William E. "Butch" Hanford
Dr. William Hanford was the co-inventor of polyurethanes and received more than 120 patents, most of them in polymer science. Though other work on PUR's was also done in Germany and led to the first commercialization of PUR's, Hanford's patent is cited as basic for all PUR materials.
The co-inventor of polyurethanes (PURs), Dr. Willliam Hanford had a long and distinguished career in plastics and chemicals and received more than 120 patents, most of them in polymer science. In 1942, Hanford and Dr. Donald F. Holmes received a patent (assigned to E.I. du Pont de Nemours & Co.) regarded as the first public disclosure of PUR chemistry. Though other work on PURs was also done in Germany and led to the first commercialization of PURs, Hanford's patent is cited as basic for all PUR materials.
Known throughout the industry by the nickname "Butch", Hanford was born in Bristol, Pennsylvania, and received his M.S. and Ph.D. degrees in organic chemistry from the University of Illinois. He worked at du Pont from 1935 to 1942, then served as head of research at other corporations, including Olin Corp., where he was vice president of R&D until his retirement in 1973. Then, with his son William E. Hanford, Jr., he founded World Water Resources, Inc., which distributes water-purification chemicals to less developed countries.

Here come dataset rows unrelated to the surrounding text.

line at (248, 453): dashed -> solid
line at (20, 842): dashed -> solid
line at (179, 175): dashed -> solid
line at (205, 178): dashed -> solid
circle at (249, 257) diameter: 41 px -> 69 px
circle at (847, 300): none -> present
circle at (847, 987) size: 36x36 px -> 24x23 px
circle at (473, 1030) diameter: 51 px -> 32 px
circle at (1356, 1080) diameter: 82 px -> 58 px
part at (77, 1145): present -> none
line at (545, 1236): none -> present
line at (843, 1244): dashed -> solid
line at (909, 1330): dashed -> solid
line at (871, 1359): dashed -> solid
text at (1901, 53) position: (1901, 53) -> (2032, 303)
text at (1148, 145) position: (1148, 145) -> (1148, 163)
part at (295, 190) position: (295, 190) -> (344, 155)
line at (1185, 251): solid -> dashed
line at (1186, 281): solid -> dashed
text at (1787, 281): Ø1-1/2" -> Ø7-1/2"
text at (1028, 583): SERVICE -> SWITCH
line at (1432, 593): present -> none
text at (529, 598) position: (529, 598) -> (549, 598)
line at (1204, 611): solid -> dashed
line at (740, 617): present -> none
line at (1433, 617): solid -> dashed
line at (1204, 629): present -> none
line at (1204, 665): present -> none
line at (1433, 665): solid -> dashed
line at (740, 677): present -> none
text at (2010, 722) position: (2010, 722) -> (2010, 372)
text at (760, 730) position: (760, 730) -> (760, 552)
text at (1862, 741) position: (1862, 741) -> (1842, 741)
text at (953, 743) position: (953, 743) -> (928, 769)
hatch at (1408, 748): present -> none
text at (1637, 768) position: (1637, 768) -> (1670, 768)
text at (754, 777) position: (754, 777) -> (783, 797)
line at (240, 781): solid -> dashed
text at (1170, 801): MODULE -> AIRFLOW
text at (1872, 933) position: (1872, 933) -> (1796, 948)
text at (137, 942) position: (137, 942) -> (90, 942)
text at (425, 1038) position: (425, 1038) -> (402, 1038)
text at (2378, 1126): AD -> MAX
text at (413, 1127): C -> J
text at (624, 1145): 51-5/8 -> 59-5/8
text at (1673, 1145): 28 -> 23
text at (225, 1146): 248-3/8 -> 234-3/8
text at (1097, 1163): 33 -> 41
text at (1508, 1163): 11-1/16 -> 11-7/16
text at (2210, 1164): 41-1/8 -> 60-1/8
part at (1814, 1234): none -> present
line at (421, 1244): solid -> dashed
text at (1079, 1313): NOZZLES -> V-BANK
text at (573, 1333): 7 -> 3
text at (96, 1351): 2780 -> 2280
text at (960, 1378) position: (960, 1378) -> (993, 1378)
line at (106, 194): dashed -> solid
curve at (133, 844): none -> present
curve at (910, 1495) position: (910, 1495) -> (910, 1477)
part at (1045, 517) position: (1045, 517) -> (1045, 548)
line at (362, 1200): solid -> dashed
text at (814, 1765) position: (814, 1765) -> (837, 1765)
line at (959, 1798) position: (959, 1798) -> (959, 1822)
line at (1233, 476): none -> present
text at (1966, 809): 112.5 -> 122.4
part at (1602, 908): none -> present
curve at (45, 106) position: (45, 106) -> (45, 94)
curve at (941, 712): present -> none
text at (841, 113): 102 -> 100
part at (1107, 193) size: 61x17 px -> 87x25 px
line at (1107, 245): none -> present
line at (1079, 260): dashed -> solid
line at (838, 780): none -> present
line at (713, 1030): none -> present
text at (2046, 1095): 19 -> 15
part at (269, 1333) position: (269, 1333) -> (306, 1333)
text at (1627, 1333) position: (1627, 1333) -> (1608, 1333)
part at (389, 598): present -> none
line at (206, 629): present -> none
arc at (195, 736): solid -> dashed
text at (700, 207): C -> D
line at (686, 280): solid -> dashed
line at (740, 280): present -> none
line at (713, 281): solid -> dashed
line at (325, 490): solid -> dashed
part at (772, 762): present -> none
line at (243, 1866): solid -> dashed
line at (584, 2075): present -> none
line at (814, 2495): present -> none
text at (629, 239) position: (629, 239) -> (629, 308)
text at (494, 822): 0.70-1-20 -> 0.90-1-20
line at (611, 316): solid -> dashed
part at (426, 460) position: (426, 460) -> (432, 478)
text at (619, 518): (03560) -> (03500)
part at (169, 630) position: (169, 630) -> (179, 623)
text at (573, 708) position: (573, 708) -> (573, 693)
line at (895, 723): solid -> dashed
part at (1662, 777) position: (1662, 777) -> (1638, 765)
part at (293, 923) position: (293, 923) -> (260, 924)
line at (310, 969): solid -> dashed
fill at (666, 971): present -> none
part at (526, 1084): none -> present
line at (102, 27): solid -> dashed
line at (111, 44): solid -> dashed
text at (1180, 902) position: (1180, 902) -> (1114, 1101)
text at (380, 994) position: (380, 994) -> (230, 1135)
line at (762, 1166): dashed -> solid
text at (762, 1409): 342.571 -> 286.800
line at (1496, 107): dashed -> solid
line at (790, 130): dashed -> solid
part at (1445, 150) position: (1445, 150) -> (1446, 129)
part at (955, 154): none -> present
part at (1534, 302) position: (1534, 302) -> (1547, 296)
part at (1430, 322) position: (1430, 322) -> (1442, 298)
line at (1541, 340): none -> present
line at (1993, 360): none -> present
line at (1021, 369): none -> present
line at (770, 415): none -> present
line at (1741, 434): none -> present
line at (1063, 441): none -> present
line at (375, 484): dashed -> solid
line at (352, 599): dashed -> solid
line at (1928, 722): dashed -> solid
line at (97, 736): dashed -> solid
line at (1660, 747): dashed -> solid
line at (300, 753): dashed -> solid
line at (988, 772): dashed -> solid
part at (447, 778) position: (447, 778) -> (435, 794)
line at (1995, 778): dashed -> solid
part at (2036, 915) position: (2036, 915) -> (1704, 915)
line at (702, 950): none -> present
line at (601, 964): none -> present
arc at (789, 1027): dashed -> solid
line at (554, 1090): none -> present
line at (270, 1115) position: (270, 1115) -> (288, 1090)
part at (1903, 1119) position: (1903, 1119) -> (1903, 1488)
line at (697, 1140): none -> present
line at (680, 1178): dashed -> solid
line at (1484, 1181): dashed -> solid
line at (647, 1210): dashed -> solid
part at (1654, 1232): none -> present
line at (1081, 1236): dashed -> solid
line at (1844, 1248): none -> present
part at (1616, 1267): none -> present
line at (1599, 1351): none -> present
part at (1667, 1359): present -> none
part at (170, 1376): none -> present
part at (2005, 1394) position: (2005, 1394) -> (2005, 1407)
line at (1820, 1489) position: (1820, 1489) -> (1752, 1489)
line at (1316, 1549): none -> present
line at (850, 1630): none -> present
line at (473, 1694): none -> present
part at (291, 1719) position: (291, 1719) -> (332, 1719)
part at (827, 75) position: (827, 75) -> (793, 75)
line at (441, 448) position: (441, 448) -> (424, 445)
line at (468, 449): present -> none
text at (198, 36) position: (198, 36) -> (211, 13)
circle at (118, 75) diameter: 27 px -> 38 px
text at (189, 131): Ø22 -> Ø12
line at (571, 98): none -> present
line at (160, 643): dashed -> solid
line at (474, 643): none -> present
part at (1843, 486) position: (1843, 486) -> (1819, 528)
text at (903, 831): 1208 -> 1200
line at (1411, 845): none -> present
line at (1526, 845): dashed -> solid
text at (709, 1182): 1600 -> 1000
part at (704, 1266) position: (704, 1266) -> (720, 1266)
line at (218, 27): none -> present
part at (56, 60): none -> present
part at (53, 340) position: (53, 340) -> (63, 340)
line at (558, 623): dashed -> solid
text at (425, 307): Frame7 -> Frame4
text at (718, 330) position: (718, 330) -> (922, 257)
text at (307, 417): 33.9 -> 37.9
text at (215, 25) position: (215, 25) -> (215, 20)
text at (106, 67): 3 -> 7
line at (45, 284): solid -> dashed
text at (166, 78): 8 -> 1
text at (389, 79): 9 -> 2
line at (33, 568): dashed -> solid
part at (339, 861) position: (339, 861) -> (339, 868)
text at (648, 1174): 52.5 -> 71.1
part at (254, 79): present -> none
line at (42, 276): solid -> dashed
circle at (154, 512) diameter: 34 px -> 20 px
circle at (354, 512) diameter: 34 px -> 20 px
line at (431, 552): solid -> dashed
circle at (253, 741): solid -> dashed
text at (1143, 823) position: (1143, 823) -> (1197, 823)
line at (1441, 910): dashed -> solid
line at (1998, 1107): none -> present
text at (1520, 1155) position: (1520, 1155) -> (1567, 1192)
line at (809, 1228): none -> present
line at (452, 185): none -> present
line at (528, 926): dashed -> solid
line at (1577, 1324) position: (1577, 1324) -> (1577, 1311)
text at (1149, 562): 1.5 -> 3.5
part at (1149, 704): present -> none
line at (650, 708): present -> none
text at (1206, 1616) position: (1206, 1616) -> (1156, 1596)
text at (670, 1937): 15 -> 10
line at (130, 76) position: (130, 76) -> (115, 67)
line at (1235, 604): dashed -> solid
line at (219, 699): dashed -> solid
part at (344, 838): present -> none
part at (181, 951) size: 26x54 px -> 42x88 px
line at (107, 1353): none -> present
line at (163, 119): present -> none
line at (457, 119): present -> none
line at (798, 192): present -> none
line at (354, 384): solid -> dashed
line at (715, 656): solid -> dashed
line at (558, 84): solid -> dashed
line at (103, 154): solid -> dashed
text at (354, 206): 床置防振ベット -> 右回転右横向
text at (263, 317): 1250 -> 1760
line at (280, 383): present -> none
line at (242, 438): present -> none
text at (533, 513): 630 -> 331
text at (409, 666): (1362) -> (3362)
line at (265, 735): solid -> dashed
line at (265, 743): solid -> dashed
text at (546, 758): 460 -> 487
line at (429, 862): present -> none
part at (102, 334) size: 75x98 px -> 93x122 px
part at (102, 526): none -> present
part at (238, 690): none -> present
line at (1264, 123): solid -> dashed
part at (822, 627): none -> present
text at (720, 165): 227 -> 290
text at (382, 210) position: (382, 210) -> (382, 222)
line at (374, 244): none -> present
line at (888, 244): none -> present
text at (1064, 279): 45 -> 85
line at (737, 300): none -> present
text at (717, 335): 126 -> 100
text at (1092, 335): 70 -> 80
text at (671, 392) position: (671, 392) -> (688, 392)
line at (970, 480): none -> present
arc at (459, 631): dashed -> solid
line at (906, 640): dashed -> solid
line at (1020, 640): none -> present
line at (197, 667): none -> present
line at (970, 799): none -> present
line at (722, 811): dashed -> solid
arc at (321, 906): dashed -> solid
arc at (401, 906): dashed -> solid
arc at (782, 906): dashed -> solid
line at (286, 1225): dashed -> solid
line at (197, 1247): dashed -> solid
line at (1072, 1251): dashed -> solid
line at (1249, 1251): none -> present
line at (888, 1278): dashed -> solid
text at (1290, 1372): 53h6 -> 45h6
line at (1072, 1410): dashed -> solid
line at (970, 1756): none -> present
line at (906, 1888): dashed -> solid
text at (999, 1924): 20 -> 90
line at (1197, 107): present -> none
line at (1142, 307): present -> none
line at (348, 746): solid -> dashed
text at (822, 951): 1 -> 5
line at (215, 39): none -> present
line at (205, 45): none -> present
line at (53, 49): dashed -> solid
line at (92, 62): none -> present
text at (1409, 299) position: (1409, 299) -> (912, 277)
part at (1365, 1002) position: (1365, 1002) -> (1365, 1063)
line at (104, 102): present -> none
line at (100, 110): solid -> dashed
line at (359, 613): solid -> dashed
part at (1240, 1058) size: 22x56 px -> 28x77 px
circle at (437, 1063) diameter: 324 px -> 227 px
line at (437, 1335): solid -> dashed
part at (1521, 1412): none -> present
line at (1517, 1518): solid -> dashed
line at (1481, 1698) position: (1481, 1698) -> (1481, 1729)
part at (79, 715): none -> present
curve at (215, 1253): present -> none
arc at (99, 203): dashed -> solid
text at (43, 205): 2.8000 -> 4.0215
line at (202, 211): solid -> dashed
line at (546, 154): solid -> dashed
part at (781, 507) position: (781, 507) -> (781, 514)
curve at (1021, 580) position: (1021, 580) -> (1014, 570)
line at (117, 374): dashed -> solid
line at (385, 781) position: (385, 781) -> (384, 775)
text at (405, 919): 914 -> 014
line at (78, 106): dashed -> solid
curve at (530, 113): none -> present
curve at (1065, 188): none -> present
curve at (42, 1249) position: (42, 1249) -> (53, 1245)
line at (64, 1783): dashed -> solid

Besides PURs, Hanford did important research in nylon, polyester fluropolymer, and other chemistries. His work at du Pont made possible the commercialization of Teflon fluropolymer.
In 1991, Hanford and Holmes were elected to the National Inventors Hall of Fame. Among Hanford's other honors are the Chemical Industry Medal of the Chemical Industry and the gold medal of the American Institute of Chemists.
Besides his son, he is survived by his wife, Lorraine.